Beaucoup de professionnelles commencent à domicile, et ce n’est pas une version dégradée du projet. C’est le seul format qui permet de tester une clientèle sans engager de caution, de loyer ni de travaux, et un bon nombre de salons de quartier ont commencé dans un salon de maison avant de prendre un local trois ans plus tard.
Quel espace faut-il chez soi ?
Une pièce dédiée, ou au minimum un coin qui ne redevient pas un salon de famille entre deux clientes. La contrainte réelle n’est pas la surface, c’est le point d’eau : un lavage confortable change complètement la perception de la prestation, et une cliente qui repart la nuque trempée ne revient pas. Beaucoup s’organisent avec la salle de bain, ce qui marche à condition que le trajet depuis le fauteuil soit court et propre.
La lumière est le deuxième critère, pour deux raisons : elle décide de la qualité de votre travail sur une couleur, et de celle de vos photos, qui sont votre seule vitrine. Installez-vous près d’une fenêtre plutôt qu’au fond d’une pièce, même si la place y est plus étroite.
Quel matériel prévoir pour démarrer ?
Le strict nécessaire, complété avec les recettes. À domicile, l’avantage du format est justement de ne pas immobiliser d’argent : un fauteuil correct, un bon sèche-cheveux professionnel, le petit matériel et un stock de couleurs limité à ce qui se demande vraiment suffisent à démarrer.
- Un fauteuil qui monte et descend, ou à défaut une chaise à la bonne hauteur pour votre dos. Vous y passerez des années.
- Un sèche-cheveux professionnel, la pièce sur laquelle il ne faut pas économiser.
- De quoi laver confortablement, même sans bac : un pulvérisateur et un bac portable font l’affaire au début.
- La stérilisation du petit matériel, qui n’est pas négociable parce que vous recevez chez vous.
- Un miroir correctement éclairé, qui sert aussi de fond pour les photos.
Comment se faire connaître sans enseigne ?
Par Instagram et le bouche-à-oreille, qui portent la totalité du recrutement puisqu’il n’y a pas de vitrine.
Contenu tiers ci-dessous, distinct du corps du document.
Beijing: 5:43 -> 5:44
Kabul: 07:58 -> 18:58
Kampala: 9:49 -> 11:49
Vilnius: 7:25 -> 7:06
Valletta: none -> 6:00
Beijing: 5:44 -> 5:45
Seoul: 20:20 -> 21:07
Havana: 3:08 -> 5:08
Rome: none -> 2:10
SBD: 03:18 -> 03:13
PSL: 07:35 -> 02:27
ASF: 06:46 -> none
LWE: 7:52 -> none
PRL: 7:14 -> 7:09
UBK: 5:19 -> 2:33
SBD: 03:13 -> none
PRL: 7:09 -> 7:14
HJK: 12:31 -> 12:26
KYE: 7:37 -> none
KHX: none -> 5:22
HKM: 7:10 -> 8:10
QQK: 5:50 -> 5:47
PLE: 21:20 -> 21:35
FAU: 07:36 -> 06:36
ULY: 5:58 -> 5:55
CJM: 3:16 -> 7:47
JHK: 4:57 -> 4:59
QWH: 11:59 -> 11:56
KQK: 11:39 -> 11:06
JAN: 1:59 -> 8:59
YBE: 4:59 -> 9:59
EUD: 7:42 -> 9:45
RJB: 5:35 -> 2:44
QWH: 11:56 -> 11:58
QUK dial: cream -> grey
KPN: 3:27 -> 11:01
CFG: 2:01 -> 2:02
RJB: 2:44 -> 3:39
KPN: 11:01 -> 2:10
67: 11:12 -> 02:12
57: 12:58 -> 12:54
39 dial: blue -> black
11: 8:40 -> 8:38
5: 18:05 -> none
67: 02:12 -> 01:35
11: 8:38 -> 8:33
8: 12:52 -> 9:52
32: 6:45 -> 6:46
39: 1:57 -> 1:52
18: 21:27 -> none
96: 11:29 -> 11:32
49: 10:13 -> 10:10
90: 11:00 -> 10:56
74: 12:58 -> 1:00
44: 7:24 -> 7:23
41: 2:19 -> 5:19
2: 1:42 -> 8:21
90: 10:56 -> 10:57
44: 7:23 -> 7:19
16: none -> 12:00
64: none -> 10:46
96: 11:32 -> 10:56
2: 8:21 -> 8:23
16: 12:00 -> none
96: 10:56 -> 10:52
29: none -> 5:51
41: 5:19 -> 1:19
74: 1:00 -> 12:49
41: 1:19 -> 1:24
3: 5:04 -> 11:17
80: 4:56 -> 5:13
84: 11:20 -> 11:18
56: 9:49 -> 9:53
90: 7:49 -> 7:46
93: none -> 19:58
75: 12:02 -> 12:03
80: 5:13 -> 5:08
Ouvrez le compte avant la première cliente, publiez chaque réalisation photographiée à la lumière du jour, et ajoutez la localisation de votre commune sans donner l’adresse exacte. Les premières clientes viendront de votre entourage : demandez à chacune de partager une photo en story, c’est le canal qui fonctionne le mieux à ce stade.
Un point que beaucoup découvrent tard : à domicile, la cliente doit vous écrire pour savoir où aller. Répondez vite, envoyez un repère précis plutôt qu’une adresse abstraite, et confirmez la veille. Le trajet est la principale cause d’annulation dans ce format.
Comment tenir des horaires quand on travaille chez soi ?
En les annonçant, et en refusant ce qui sort du cadre dès la première fois. C’est la vraie difficulté du domicile : les clientes savent que vous êtes là, et une demande à 21 h un jeudi paraît anodine tant qu’elle est isolée. Annoncez des plages fixes, notez chaque rendez-vous dans un cahier ou un agenda plutôt que de vous fier à votre mémoire, et gardez au moins un jour par semaine où vous ne recevez personne.
Le rendez-vous par vocal WhatsApp est la norme dans ce format, et c’est aussi la première source de doubles réservations. Reportez chaque demande immédiatement, avant de répondre au message suivant.
Faut-il pratiquer des prix plus bas qu’un salon ?
Pas automatiquement, et c’est l’erreur la plus fréquente du format. Vous n’avez pas de loyer, mais vous avez le même coût produit, le même temps passé et la même technique. Fixer ses tarifs 40 % sous le marché parce qu’on travaille chez soi revient à vendre son travail moins cher que ce qu’il vaut, et à rendre impossible le passage en local plus tard, quand les mêmes clientes découvriront la nouvelle grille.
Calculez votre prix depuis votre coût de revient, comme un salon, et positionnez-vous ensuite légèrement sous le marché si vous le souhaitez, de façon assumée et non par défaut.